## BRIEF 1:
Please rewrite every entry below the motorcycle snorkel comments, replacing "Transcribe" with "Write out" and leaving everything else unchanged.

## DOCUMENT:
Excellent video, The info about low air flow at high speed was great. I've seen so many videos telling me to do the snorkel swap, but you are the first to explain why. Definitely subbed
Great vedio, I just got the snokle in do you have the length of your custom add on as you showed how it was in the perfictc spot mounted in the vedio. The rest is straight forward. Could duck taped card board be used if you can't get the material you used. If it's not getting wet I would think making 1 and a spare out of duck taped card board should work ? Your input would be appreciated.
That is a great and pretty easy to do mod, depending on what bike you have and other mods already done to it.... OH man, gonna have to spend a lot of time going over my bike now and writing a whole new list........
Hmm my 2012 KLX 250 does not have a snorkel, although otherwise the airbox is identical. The bike was modified by the dealer with an FMF exhaust. Apparently they took the snorkel out too. The bike does not transition from idle to power smoothly, but I have not modified the carb other than to clean the jets with carb cleaner. Also other riders report a puff of black smoke when I really get on the gas, possibly indicating running rich because it does not smoke under any other condition, only at full throttle. No smoke at startup even cold, no smoke under normal operation, only smokes a bit under full throttle usually when I am trying to get to highway speed as fast as it will go. I asked my wife about the color and she says more grey-black than blue-black in her opinion, and it is a whiff more than a cloud. (She follows me along on a TW 200. This is a 1996 TW and it does not smoke at all and transitions from idle without hesitation, is all stock and has 5 times the km on it, but it isn't as fast by a stretch. I have also opened that carb to clean the jets but also all I did to it.) I am also suspicious the dealer entered the carb because one of the bowl screws was slightly damaged. Could they have re-jetted it? I don't know how to tell what jet it's got and what it should have. Anyway I did take it apart but all I did was clean the jets and spray some carb cleaner around for fun, but the carb was pretty clean other than the pilot jet which was plugged (from sitting over the winter, my bad). The fuel screw appears to still be factory sealed, or was re-sealed, although I don't know why even a dealer would re-seal it. What should I do? Get a snorkel? Re-jet it? Remove the seal and get an adjustable fuel screw? Run without the airbox cover? The main thing I want to do is get a smooth transition from idle to power. But getting rid of the smoke would be nice too especially if it is running rich. The way it is running now it idles fine and it runs under power fine but going from idle to power you have to treat it like a 2-stroke. Rev-rev-rev and go. I think I'd also like a 13 front sprocket. Since the KLM 250 doesn't have great low end to start with, and 6th gear is way high the motor really can't use it except for highway cruising but I think it could easily cruise at 1/14 higher RPM, what do you think of a 13 on the front? Or should one go larger on the back? Or just leave it?

## AVAILABLE RECORDS:
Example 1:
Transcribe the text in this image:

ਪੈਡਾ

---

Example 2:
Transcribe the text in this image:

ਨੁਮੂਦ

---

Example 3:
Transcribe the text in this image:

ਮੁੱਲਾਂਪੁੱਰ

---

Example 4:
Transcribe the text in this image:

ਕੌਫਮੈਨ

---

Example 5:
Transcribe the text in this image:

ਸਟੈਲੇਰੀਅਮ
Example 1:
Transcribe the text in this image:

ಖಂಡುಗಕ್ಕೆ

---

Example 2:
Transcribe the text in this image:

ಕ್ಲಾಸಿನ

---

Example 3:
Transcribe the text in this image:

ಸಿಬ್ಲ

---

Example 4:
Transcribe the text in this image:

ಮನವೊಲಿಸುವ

## BRIEF 2:
Carry on the viewer comments about the motorcycle snorkel mod from the point where they stop.

## EXERCISE ANSWER 1:
Example 1:
Write out the text in this image:

ਪੈਡਾ

---

Example 2:
Write out the text in this image:

ਨੁਮੂਦ

---

Example 3:
Write out the text in this image:

ਮੁੱਲਾਂਪੁੱਰ

---

Example 4:
Write out the text in this image:

ਕੌਫਮੈਨ

---

Example 5:
Write out the text in this image:

ਸਟੈਲੇਰੀਅਮ
Example 1:
Write out the text in this image:

ಖಂಡುಗಕ್ಕೆ

---

Example 2:
Write out the text in this image:

ಕ್ಲಾಸಿನ

---

Example 3:
Write out the text in this image:

ಸಿಬ್ಲ

---

Example 4:
Write out the text in this image:

ಮನವೊಲಿಸುವ

## EXERCISE ANSWER 2:
Sounds like the jets might be a little too big, try messing with the air fuel mixture screw. Mark where the screw is set at and turn it clockwise to lean it out and counter clockwise to richen. I would turn it a 1/8 of a turn clockwise to lean it a little bit and see if it helps. If not just put it back to the mark where it was
@@natesv04 Thanks for the reply. This question is a little dated now, what I ended up doing in the intervening year was installing an All-Balls carb kit, which did nothing, and then finally replacing the whole carburetor with a new Niche, which was the same price as the All-Balls kit or there abouts. With the new Niche carb it runs perfectly, although it took some fiddling to make sure there were no air leaks because it is a little smaller outside diameter than the original. Saves 10 cents of aluminum I guess.
For this? I took it off a while back because the glue on the tape kept melting...needed to use something higher temp rated. It doesn't seem to matter that much, except maybe a little at very high speeds (70mph+)
Hi man. This is really true. With the stock snorkel I did 134 km/h, with the kdx snorkel, I barely did 128 km/h. The torque is indeed improved, but the max speed went down. With your mod, did you manage to get the max speed as you had with the stock snorkel or not? I will try to make the extension, but I am not sure is it worth or not. Any thougts?
I've actually only ever done a top speed on the bike once...which is about 170kph. it's a little scary, and not exactly legal anywhere around here....so not really important. Only empirical effect was about .2kpl better fuel economy with the extension.
170 is insane for this bikes. I have EFI version which is restricted on the rpms, but anyway it is enough to go with 130kph max speed. So are you suggesting that making this mod (snorkel extension) is not worth the effort?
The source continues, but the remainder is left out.